CSU, UC students brace for another round of tuition hikes

Originally published in the San Jose Mercury News July 10, 2011

By Lisa M. Krieger and Ellen Huet

Wendy Yang is working as hard as she can to save enough money to someday attend California State University.

But the rise in tuition is outpacing her paycheck.

On Tuesday, the CSU’s Board of Trustees votes on a 12 percent hike for a semester that starts in less than three months. That’s $1,272 more than it cost two years ago, when Wang enrolled in community college in Cupertino, landed a job in Milpitas — and set her sights on CSU-Pomona.

With a constantly moving target, “my friends and I are worried,” Yang said. “I’m trying to save money, and I love my job. But it seems like every couple of months, fees keep going up.”

University of California students are facing an increase as well — their ninth in eight years — if the Board of Regents approves a 9.6 percent hike at Thursday’s meeting.

The schools say the hikes are necessary to help offset the $150 million in additional budget cuts approved for each system when Gov. Jerry Brown signed the new state budget last month. In turn, the schools say they will boost financial aid to help. In addition to tuition hikes, both systems will cut operational costs, on top of previous cuts.

UC is even taking more desperate measures, such as increasing the payout from endowments and drawing down from an employee/retiree healthcare reserve.

Students and their families say that the average business couldn’t sustain such sudden, unpredictable and significant cost increases — and similarly, it busts their well-planned household budgets. “We weren’t prepared for such relentless fee increases,” said Morgan Hill’s Eric Acedo, 20, an environmental studies major at San Jose State. He already works one part-time job, as an office assistant — but wants a second one.

“I work as many hours as possible, but I’m looking for another. Everybody I know is looking for a job,” he said. “I should be studying full-time.”

University educators and analysts say the year-to-year state budget cuts make it equally tough for them to plan for their future.

“Schools are doing lots of things to get through this emergency. But it is very hard to plan your fiscal future when things are changing,” said researcher John Douglass of UC Berkeley’s Center for the Study of Higher Education. As state support keeps receding, he said, “You’re always waiting for another shoe to drop.”

Last-minute fee hikes and emergency cost-cutting “are all just reactive,” said William G. Tierney, director of the Center for Higher Education Policy Analysis at the University of Southern California. “We haven’t heard a single thing from the governor about his vision for higher education — what he wants it to be.”

California is not alone in this mess: State support of higher education has sunk to the lowest level recorded in more than 30 years, according to a recent report by the State Higher Education Executive Officers Association, which tracks and reports these trends in annual financial reports.
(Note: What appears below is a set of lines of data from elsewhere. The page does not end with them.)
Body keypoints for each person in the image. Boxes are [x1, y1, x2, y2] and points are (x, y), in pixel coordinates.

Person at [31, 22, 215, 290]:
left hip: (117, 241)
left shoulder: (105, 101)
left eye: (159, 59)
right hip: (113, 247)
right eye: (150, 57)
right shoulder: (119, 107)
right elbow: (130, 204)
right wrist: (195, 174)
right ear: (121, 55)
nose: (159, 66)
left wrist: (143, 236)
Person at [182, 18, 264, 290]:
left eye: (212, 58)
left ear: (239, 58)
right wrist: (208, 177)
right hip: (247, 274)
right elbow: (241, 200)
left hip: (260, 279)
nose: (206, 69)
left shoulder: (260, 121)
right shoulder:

Florida’s state schools are hiking tuition 15 percent — for the third year in a row. The University of Washington is considering a 20 percent boost in next fall’s tuition. Nevada’s Board of Regents voted earlier this month to raise tuition 13 percent at the state’s public colleges. At the University of Arizona, incoming freshmen are paying double what this spring’s graduating seniors paid — $10,035 a year, up from $5,037 four years ago.

More than two dozen governors are seeking slashed college funding, a possible $5 billion in cuts nationwide, according to the National Association of State Budget Officers.

“But what’s unique in California is the magnitude of the crisis — the size of the budget deficit, combined with a growing population,” Douglass said. “This puts it in a league of its own.”

“We used to be leaders,” said William G. Tierney, director of the Center for Higher Education Policy Analysis at the University of Southern California. “It’s a tragedy.”

Tierney fears the growing debt on students who can least afford it. In 2009, Tierney remembers a UCLA student with no parental support needed to take out $3,567 in loans for a year of school; next fall, he has a student who will borrow $9,200.

Increasing fees mean that students may need to make tough choices about internships, which are often unpaid, said SJSU’s career center director Cheryl Allmen-Vinnedge.

“Many students would love to be able to accept an internship but perhaps it’s not as well-paying — so they’re forced to make choices between getting experience and putting food on the table,” she said. And if they’re sharing a house with roommates, to save money, “they have to think twice when they’re offered an internship in Washington D.C.”

“Many of ours students have several part-time jobs,” she added.

To help, Daniel Newell of SJSU’s Career Center has assembled a report compiling “job opportunities to meet rising student debt. With the downturn economy the past few years, rising tuition and debt, the college wanted to react to this,” he said.

Student groups are lobbying for a bill to make CSU and UC give students at least six months notice before raising tuition. But schools warn the bill could hurt students more than it would help, because campuses would need to reduce enrollment and close classes to cover revenue shortfalls.

“Tuition is the biggest lever you have” to quickly generate new revenue, when the state suddenly cuts support, Douglass said.

“We have been suffering a million small cuts,” he said, “but now we’re getting bludgeoned.”